Теперь мы подошли к более глубокому пониманию артистизма. Школьная выучка, профессиональная вооруженность, широта или даже безграничность технических возможностей – это только его предпосылки. Артистизм же подлинного искусства возникает там, где в исполнении проявляется художественная индивидуальность, неповторимая творческая личность с ее богатым внутренним миром, высокой духовностью.
Это одна из проблем современного исполнительского искусства. Профессионалов высокого класса у нас много, ярких индивидуальностей, крупных творческих личностей мало. Многим начинающим музыкантам кажется, что достаточно выучиться играть быстро и громко, и ты уже станешь артистом. Ничего подобного. Не став Творцом с большой буквы, музыканта-художника не получится.
Сложность проблемы заключается в том, что профессионала выучить довольно легко, а индивидуальность, личность воспитать и развить трудно. Некоторые считают, что это вообще невозможно, что школа дается педагогом, а дарование Богом. Но это лишь отчасти верно.

* * * *

## ЗАДАНИЯ
[1] Что в тексте об артистизме названо лишь предпосылками артистизма?
[2] Передайте суть текста об артистизме в двух предложениях.
[3] Процитируйте текст об артистизме, начиная со слов «Теперь мы подошли» и заканчивая словами «музыканта-художника не получится.».
Опирайтесь только на текст об артистизме.

## ДАННЫЕ
* * * *

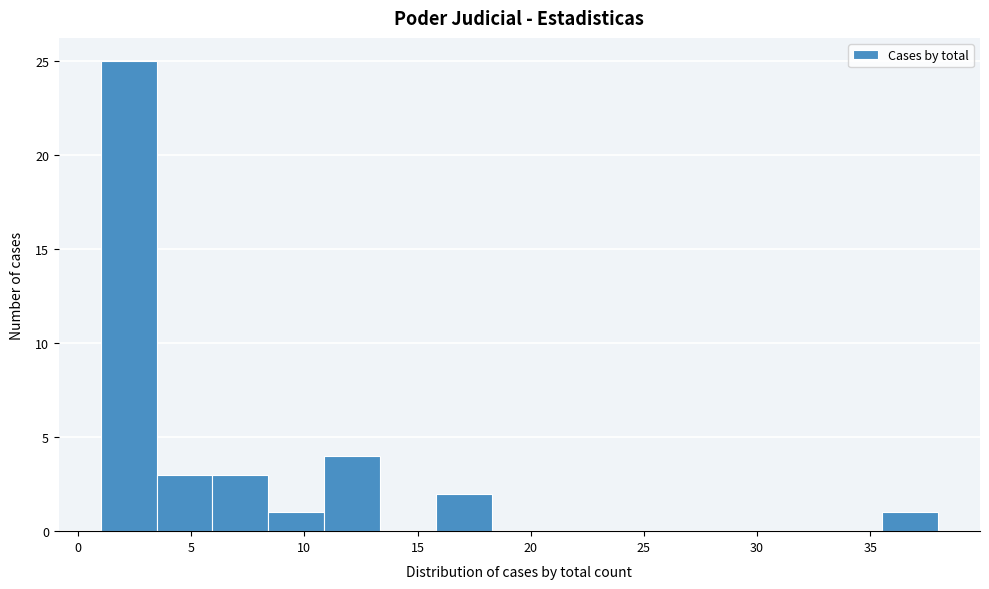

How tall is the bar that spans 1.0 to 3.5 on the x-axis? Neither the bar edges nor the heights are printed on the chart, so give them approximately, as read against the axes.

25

* * * *

## ОТВЕТЫ К ЗАДАНИЯМ
[1] Школьная выучка, профессиональная вооруженность, широта или даже безграничность технических возможностей.

[2] Выучка и технические возможности служат лишь предпосылками артистизма, а подлинный артистизм возникает там, где в исполнении проявляется неповторимая творческая личность. Профессионалов высокого класса много, ярких индивидуальностей мало, и сложность проблемы в том, что профессионала выучить довольно легко, а личность воспитать и развить трудно.

[3]
Теперь мы подошли к более глубокому пониманию артистизма. Школьная выучка, профессиональная вооруженность, широта или даже безграничность технических возможностей – это только его предпосылки. Артистизм же подлинного искусства возникает там, где в исполнении проявляется художественная индивидуальность, неповторимая творческая личность с ее богатым внутренним миром, высокой духовностью.
Это одна из проблем современного исполнительского искусства. Профессионалов высокого класса у нас много, ярких индивидуальностей, крупных творческих личностей мало. Многим начинающим музыкантам кажется, что достаточно выучиться играть быстро и громко, и ты уже станешь артистом. Ничего подобного. Не став Творцом с большой буквы, музыканта-художника не получится.